Piliscsaba has had town charter since 2013.

Town twinning

Attractions

  • Roman Catholic Church Szűz Mária , built in 1728 in baroque style
  • Szűz Mária Roman Catholic Chapel , built in 1898, opposite the Catholic Church
  • Reformed church in the Klotildliget district, built in 1939
  • Stefaneum , main building of the Faculty of Humanities and Social Sciences of the Péter Pázmány Catholic University, built in 1995 according to plans by Imre Makovecz
  • Dévényi Antal-kilátó lookout tower on the top of Nagy-Kopasz (447 m)

traffic

The 10-es főút , which connects the city with Pilisvörösvár and Dorog , runs through Piliscsaba . The city is connected to the Budapest-Nyugati - Esztergom railway every half hour (as of 2020) . In addition to the Piliscsaba train station, there are three other stops in the city ( Pázmáneum , Klotildliget and Magdolnavölgy ). In addition to the direct trains from Budapest-Nyugati to Esztergom, Piliscsaba is connected with regional trains from Budapest's Angyalföld station.

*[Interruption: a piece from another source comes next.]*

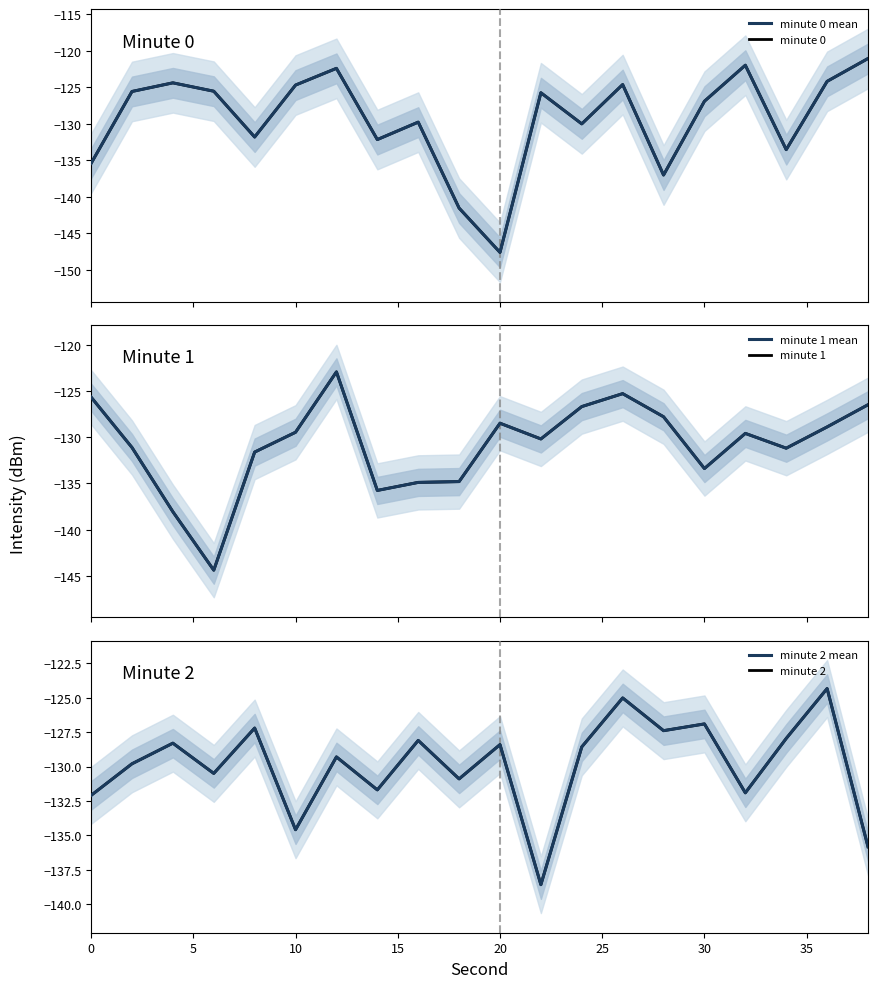

Is the value of minute 0 mean at 30 greater than the value of minute 2 at 35?

Yes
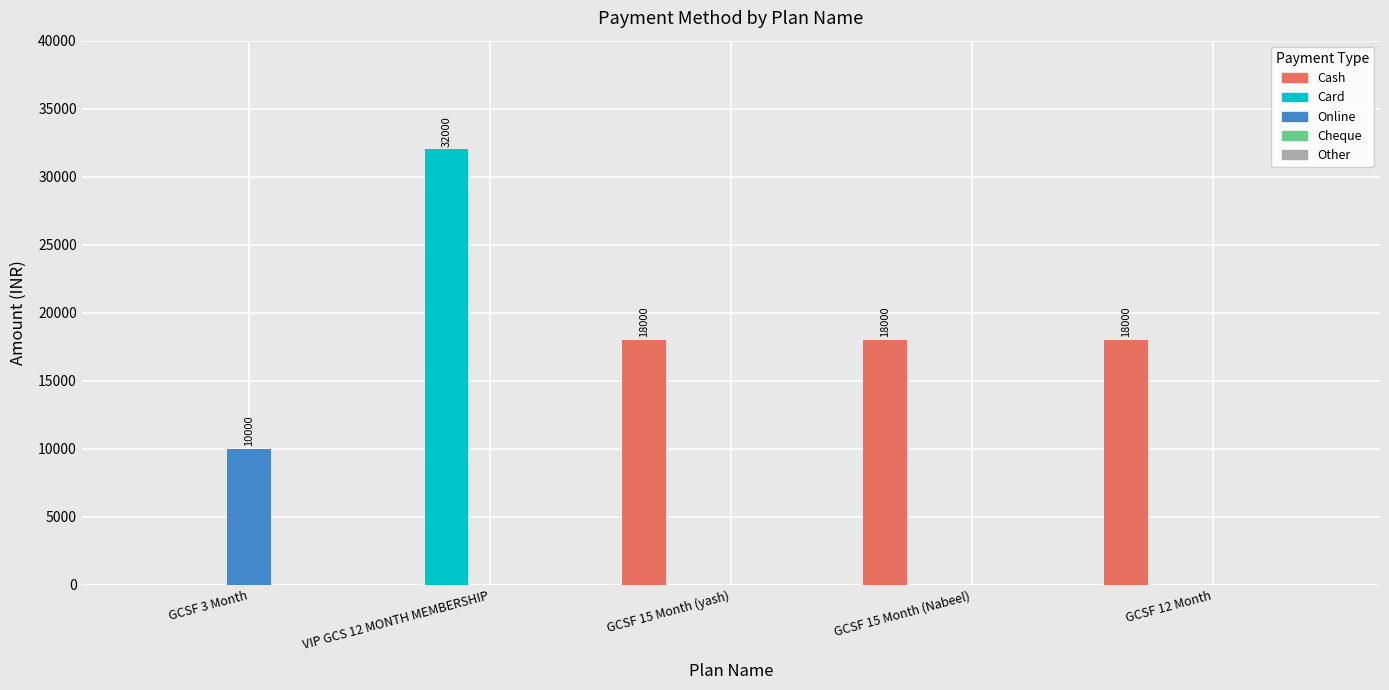

The value of Card at GCSF 3 Month is 16185. True or false?

False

Piliscsaba is crossed by the Országos Kéktúra long-distance hiking trail , which leads from the Pilis Mountains to the Buda Hills.

Personalities

Web links

Commons : Piliscsaba  - collection of images, videos and audio files

Individual evidence

  1. History on the website of the city of Piliscsaba (Hungarian)
  2. ^ Piliscsaba in the course of political developments. In: Johann Hauck: Tschawa-Piliscsaba. 2nd Edition. Heimatverein Piliscsaba, Budapest 2000. ( online )
  3. Jonathan Glancey: Ideal dome exhibition. The Guardian, February 9, 2004, accessed April 9, 2020.